Every successful company, maybe even every successful team, has a development process that works--what team members think of as "their" process. Making some adjustments to the process to accommodate the development of parallel software can have a big impact, keeping the process working as you transition to multi-core with the same high level of productivity you enjoy today.
Intel's Developer Products Division (DPD) has a process, too, one tuned for the development of parallel software and honed by over ten years of experience working with customers, primarily in HPC domains. The DPD process works for multi-core development just as it has worked for other parallel processing environments. It may be helpful to look at its approach, not as a model, but as a sample, something to crib from as you consider how multi-core may change your own development practices.
Intel DPD breaks its process down into four steps. These four steps are intended to be applied continuously, version over version, improving parallelism with continued revision.
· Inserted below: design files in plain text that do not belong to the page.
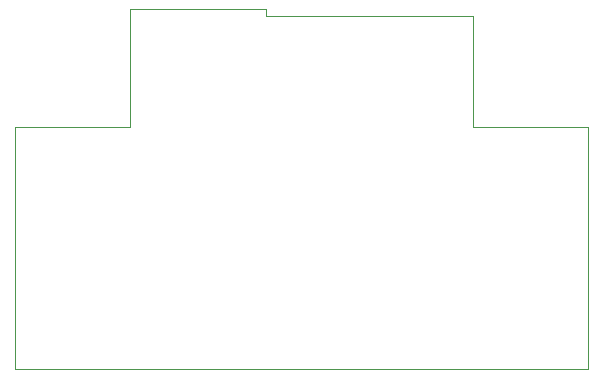
<source format=gbr>
%TF.GenerationSoftware,Altium Limited,Altium Designer,19.0.11 (319)*%
G04 Layer_Color=8388736*
%FSLAX26Y26*%
%MOIN*%
%TF.FileFunction,Other,Board_Outline*%
%TF.Part,Single*%
G01*
G75*
%TA.AperFunction,NonConductor*%
%ADD138C,0.003937*%
D138*
X0Y0D02*
X1909449D01*
Y807087D01*
X1525591D02*
X1909449D01*
X1525591D02*
Y1177165D01*
X836614D02*
X1525591D01*
X836614D02*
Y1200787D01*
X383858D02*
X836614D01*
X383858Y807087D02*
Y1200787D01*
X0Y807087D02*
X383858D01*
X0Y0D02*
Y807087D01*
%TF.MD5,cc31993a5192779d6869916eb0650c04*%
M02*

</source>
- Discover: Find the natural modes of parallelism in an application. Determine which problems are appropriate for parallel decomposition, how functions might be refactored so that different sections can run simultaneously.
- Express: Design and build an implementation structured around the parallel decomposition you've developed in the discovery step.
- Confidence: Test the implementation to develop confidence in its working correctly. Use your findings to improve your implementation or update the model. Take this feedback into the earlier steps.
- Optimize: Tune at the end of the incremental revision, after you're satisfied with the correctness and baseline performance of the implementation.
These four steps are general, and can be related to any development methodology. Within an agile development framework, as an example, the process can be followed through in a single development iteration, restricted only to the sections of the software actively under development, and completed within a release cycle. More generally, if you have a refactoring process, think about adding this threading process as a special case.
Parallel in Every Phase
Developing for multi-core changes the structure of the process. It also means some new considerations for each step along the way. What follows are some pointers to follow (and pitfalls to avoid) in directing a multi-core development project. Let's consider the project step-by-step.
In the discovery step, consider tools early. Look for the threading and messaging tools that best suit your application. Tools are a key element of success in developing parallel applications, and they aren't all alike, so put in the effort up front. Find the right analysis and debugging tools as well as the right threading or messaging libraries. Test components and libraries for thread safety, relying as little as possible on vendor claims.
Threading is a design consideration, not an optimization. Include discussions of threading and thread coordination as you work through the project design. This will help to minimize threading conflicts as you get to implementation. If you can use it, data decomposition should be preferred over strictly functional threading, as data decomposition will scale better to more cores.
Train application experts in threading and parallel techniques. These are the developers that will do most of the implementation in the expression step. If you're going back and threading an existing program, use the original developer of a module to thread his or her own code, rather than a parallel-programming expert.
The confidence step in a threaded project introduces thread-specific testing requirements. In addition to testing additional thread-interaction scenarios, test the threaded version of the application for consistency with a single-threaded implementation, if one exists. This becomes more important as more users deploy on multi-core systems.
Optimization is critical for best parallel performance. Don't expect that just implementing threads will create a dramatic performance improvement. Spend the time on the back end to get the most out of the design by tuning locking, shared memory, cache interactions, and other performance parameters. Automated tools such as Intel's VTune and Thread Profiler can help a great deal in this part of the process.
Creating a fast threaded application or threading existing code takes attention to parallelism in every phase. If you skip the front end of the process, you'll end up with threading added as an optimization, less comprehensive and more likely to introduce bugs. If you skip the back end of the process, you end up with an under-tested, under-performing implementation. View each round of parallel performance enhancement as a continuous task that runs through a release cycle, rather than a feature that can be introduced late or back-burnered under schedule pressure.